Yani diyor ki “Keyfinize bakın, aşılıyım.”
Evet; yabancı turist, döviz girdisi açısından önemli, önemli de vatandaşın onurundan daha mı önemli?
Videoda diyor ki güvenli bir tatil yeri arıyorsanız, Türkiye’ye gelin. Geçen sene arındırılmış/dezenfekte edilmiş tesislerimizde milyonlarca misafirimiz vardı. Bu sene temizliğin yanında tüm turizm personeli aşılandı. Biz buna turizm için çifte güvenlik diyoruz. Misafirlerimiz kafamız rahat diyor. Gelin, güvenli olan Türk tatil bölgelerinde keyfinize bakın.
İyi, güzel; turist gelsin, gelmeli de ancak bu Türk vatandaşının onurunu aşağılamak değil mi?
Bak bu çalışanların aşıları tam, içiniz rahat olsun ısırmazlar gibi bir anlam çıkıyor. Ben kendi adıma üzüldüm, biraz da kırıldım. Yazıktır, bu halka ayıptır. Biz bunu hak etmiyoruz.
Bunun yanında turizm sektöründe çalışanlara aşı önceliği verilmesi de sosyal medyanın ilgisini çekmişti ve çok geyiği döndü. “E-devlet’te açıklanmış, aşı için turistlere şempanze taklidi yapacağım.” “Bu sene de yerleşemedik…” gibi yorumlar yapıldı.
İzah yoksa mizahı olur mantığında bir yaklaşım gibi geldi bana.
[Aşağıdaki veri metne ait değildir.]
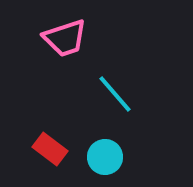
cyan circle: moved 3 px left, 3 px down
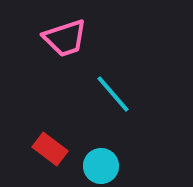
cyan line: moved 2 px left
cyan circle: moved 4 px left, 9 px down
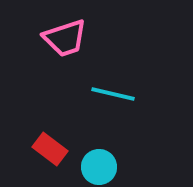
cyan line: rotated 36 degrees counterclockwise
cyan circle: moved 2 px left, 1 px down
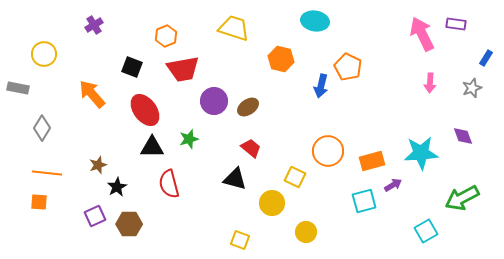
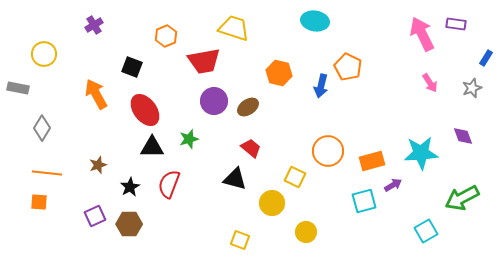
orange hexagon at (281, 59): moved 2 px left, 14 px down
red trapezoid at (183, 69): moved 21 px right, 8 px up
pink arrow at (430, 83): rotated 36 degrees counterclockwise
orange arrow at (92, 94): moved 4 px right; rotated 12 degrees clockwise
red semicircle at (169, 184): rotated 36 degrees clockwise
black star at (117, 187): moved 13 px right
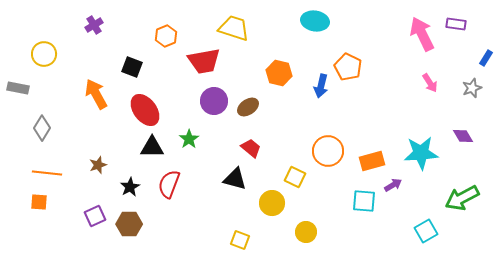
purple diamond at (463, 136): rotated 10 degrees counterclockwise
green star at (189, 139): rotated 18 degrees counterclockwise
cyan square at (364, 201): rotated 20 degrees clockwise
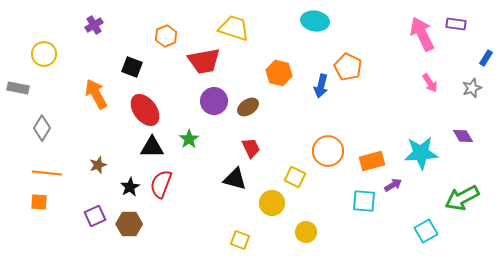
red trapezoid at (251, 148): rotated 25 degrees clockwise
red semicircle at (169, 184): moved 8 px left
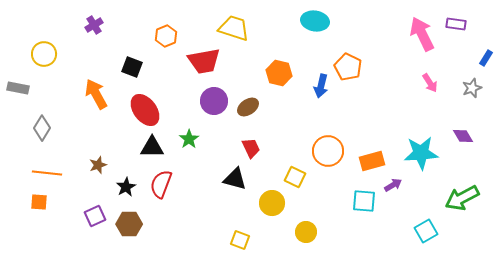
black star at (130, 187): moved 4 px left
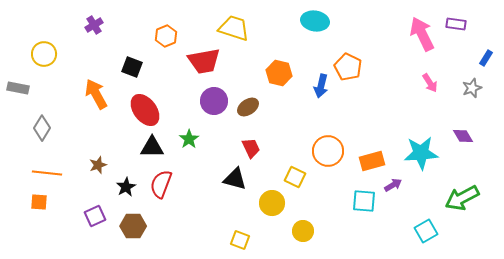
brown hexagon at (129, 224): moved 4 px right, 2 px down
yellow circle at (306, 232): moved 3 px left, 1 px up
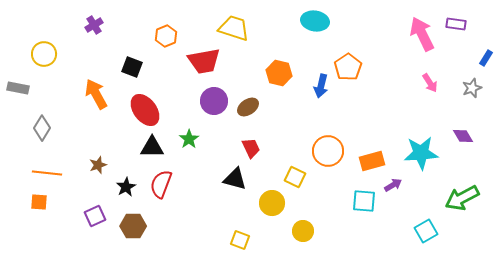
orange pentagon at (348, 67): rotated 12 degrees clockwise
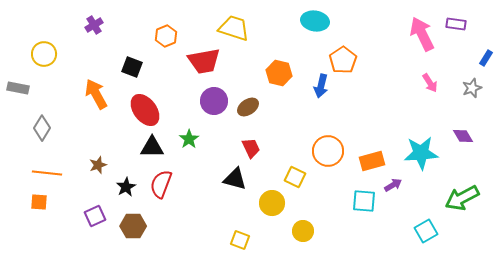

E-devlet’ten açıklanan böyle bir şey elbette yok. Diğer yorumun önemi ise gençlerin durumunu tekrar ortaya koyuyor. Acı ama gerçek, yerleşememek…
İşe Gitmek de Parayla
Bir KPSS sonucunda, bir üniversite sınavı sonucunda, bir iş başvurusu sonucunda… İstihdamı destekleyecek bir eğitim programı olmadan, diplomalı işsizler ordusuna yeni neferler eklenecektir. Eğitim sorunumuza bu yazıda girmeyeceğim.
Ancak bu hayal kırıklıkları, bizlere gerçekten büyük acılar yaşatmakta… Yıllarca uğraşıyoruz. At gibi koşuyoruz… Sonuç yok. Yerleşemediniz. Başkan Erdoğan demişti, kamu kaynaklarıyla bu kadar istihdam sağlayamayız. Gençlerimiz özel sektöre yönelsinler.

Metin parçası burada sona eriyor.